_Activity_
Locate every line in the entries below that contains the word "series", matching case exactly, and copy each of those lines.

[Items listed in a dataset]
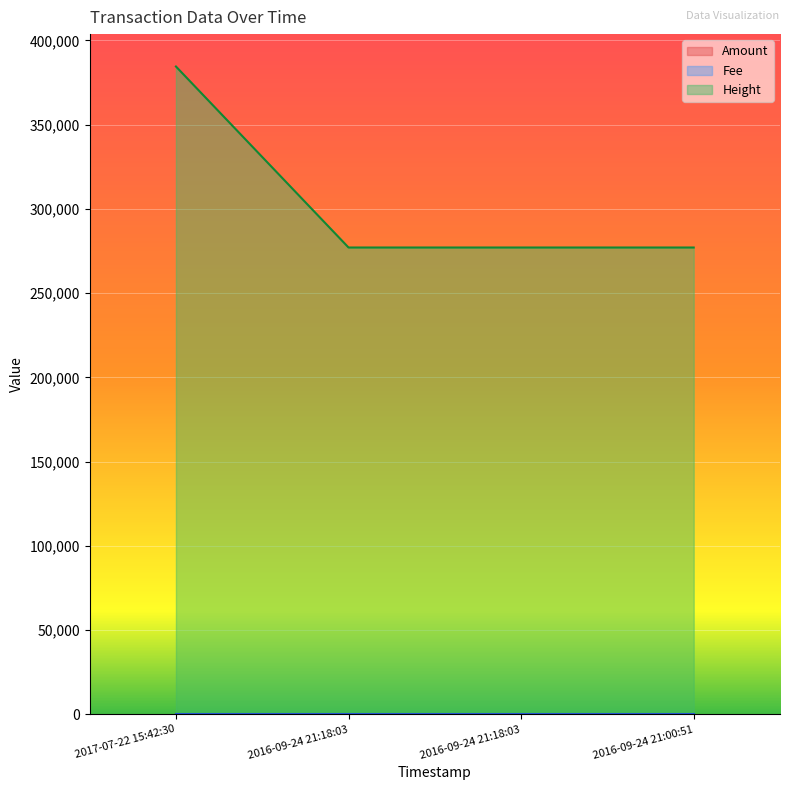

Is it true that Amount equals 0 at 2016-09-24 21:18:03?

True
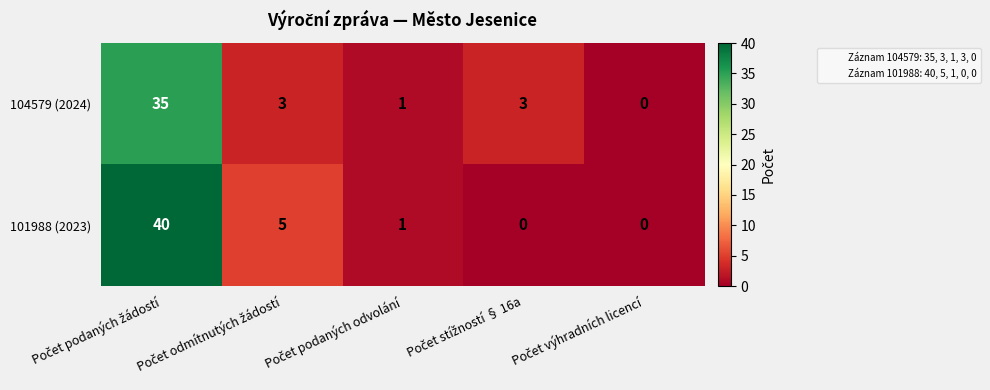

Which series has the largest range (max minus min)?

101988 (2023)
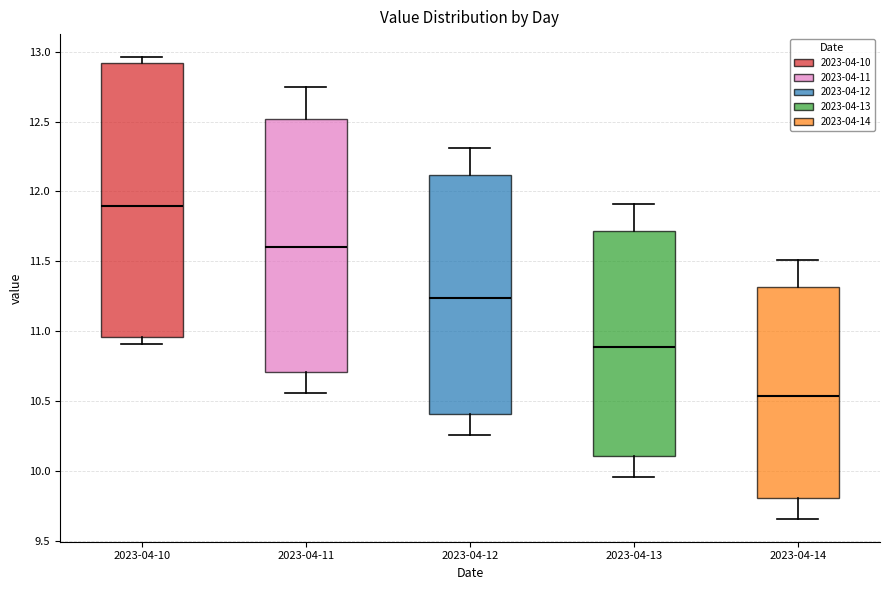

Reading left to right, transcribe this box plot: for each box, give where its median line is, the range the box spans, and where its two whiskers end, as read against the y-axis. The values are not printed on the chart, so give them approximately, as read against the axis.

2023-04-10: median 11.90, box 10.95 to 12.90, whiskers 10.90 to 12.95
2023-04-11: median 11.60, box 10.70 to 12.50, whiskers 10.55 to 12.75
2023-04-12: median 11.25, box 10.40 to 12.10, whiskers 10.25 to 12.30
2023-04-13: median 10.90, box 10.10 to 11.70, whiskers 9.95 to 11.90
2023-04-14: median 10.55, box 9.80 to 11.30, whiskers 9.65 to 11.50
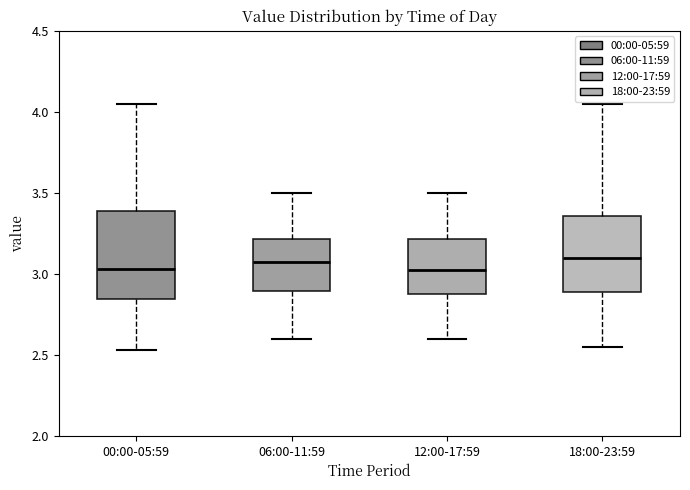

Reading left to right, transcribe this box plot: for each box, give where its median line is, the range the box spans, and where its two whiskers end, as read against the y-axis. The values are not printed on the chart, so give them approximately, as read against the axis.

00:00-05:59: median 3.05, box 2.85 to 3.40, whiskers 2.55 to 4.05
06:00-11:59: median 3.10, box 2.90 to 3.20, whiskers 2.60 to 3.50
12:00-17:59: median 3.05, box 2.85 to 3.20, whiskers 2.60 to 3.50
18:00-23:59: median 3.10, box 2.90 to 3.35, whiskers 2.55 to 4.05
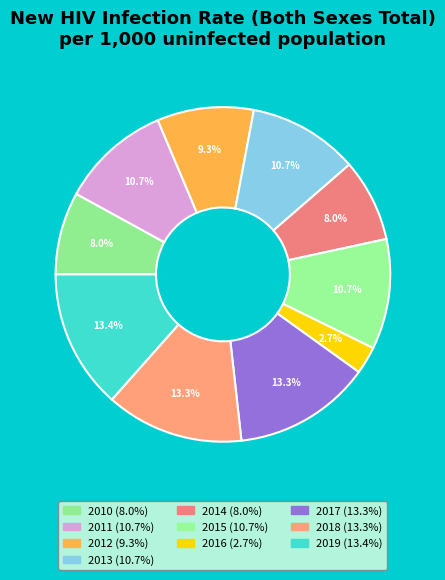

Count the number of slices in the pie.

10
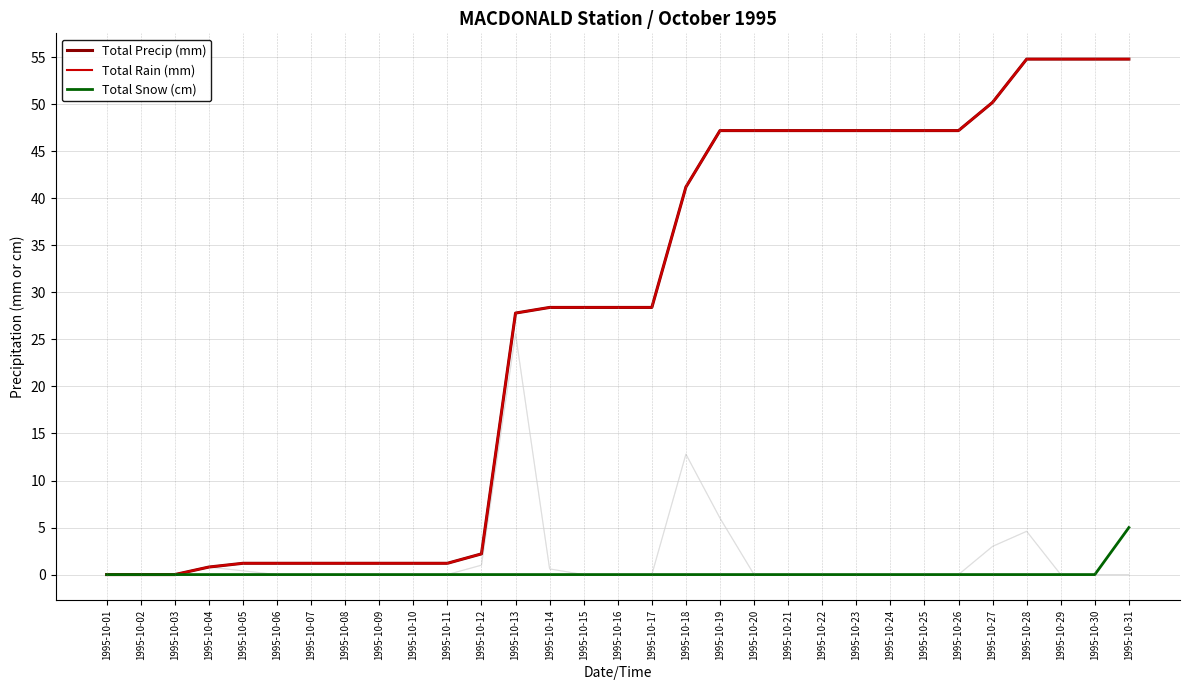

True or false: Total Precip (mm) has more than 0 points higher than both neighbors.

False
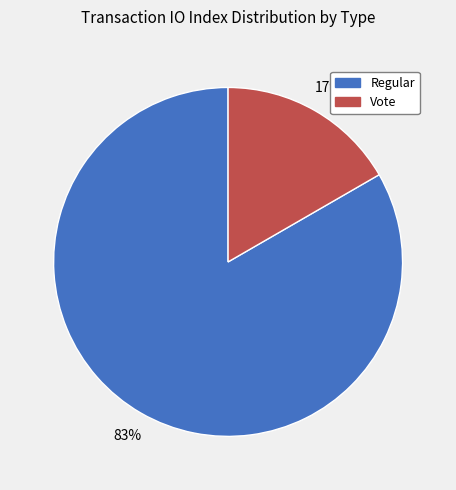

To the nearest percent, what is the average slice percentage?

50%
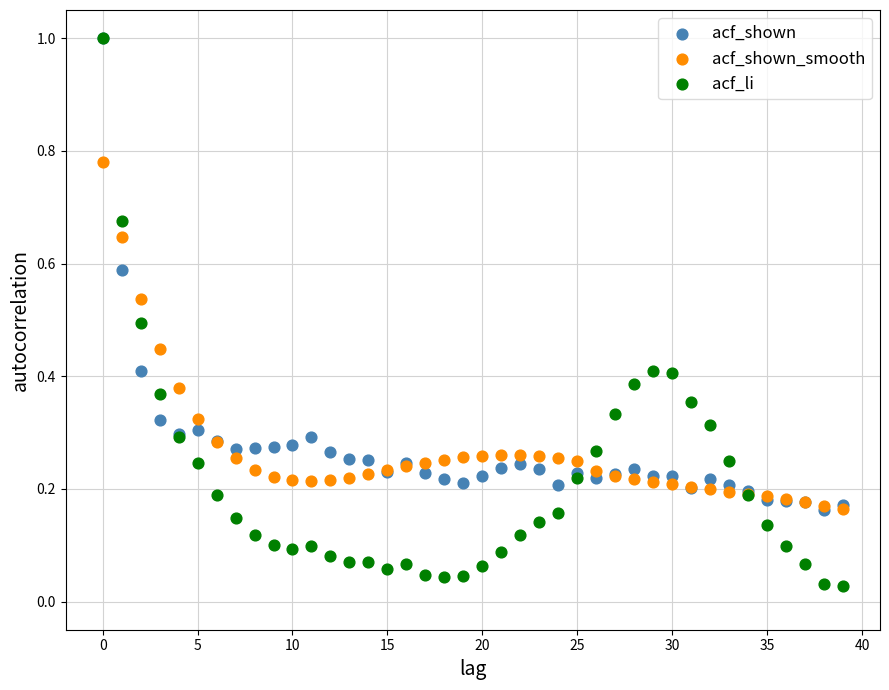

What are all the series names shown in the legend?

acf_shown, acf_shown_smooth, acf_li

_Result for this exercise_
Which series has the largest range (max minus min)?
What are all the series names shown in the legend?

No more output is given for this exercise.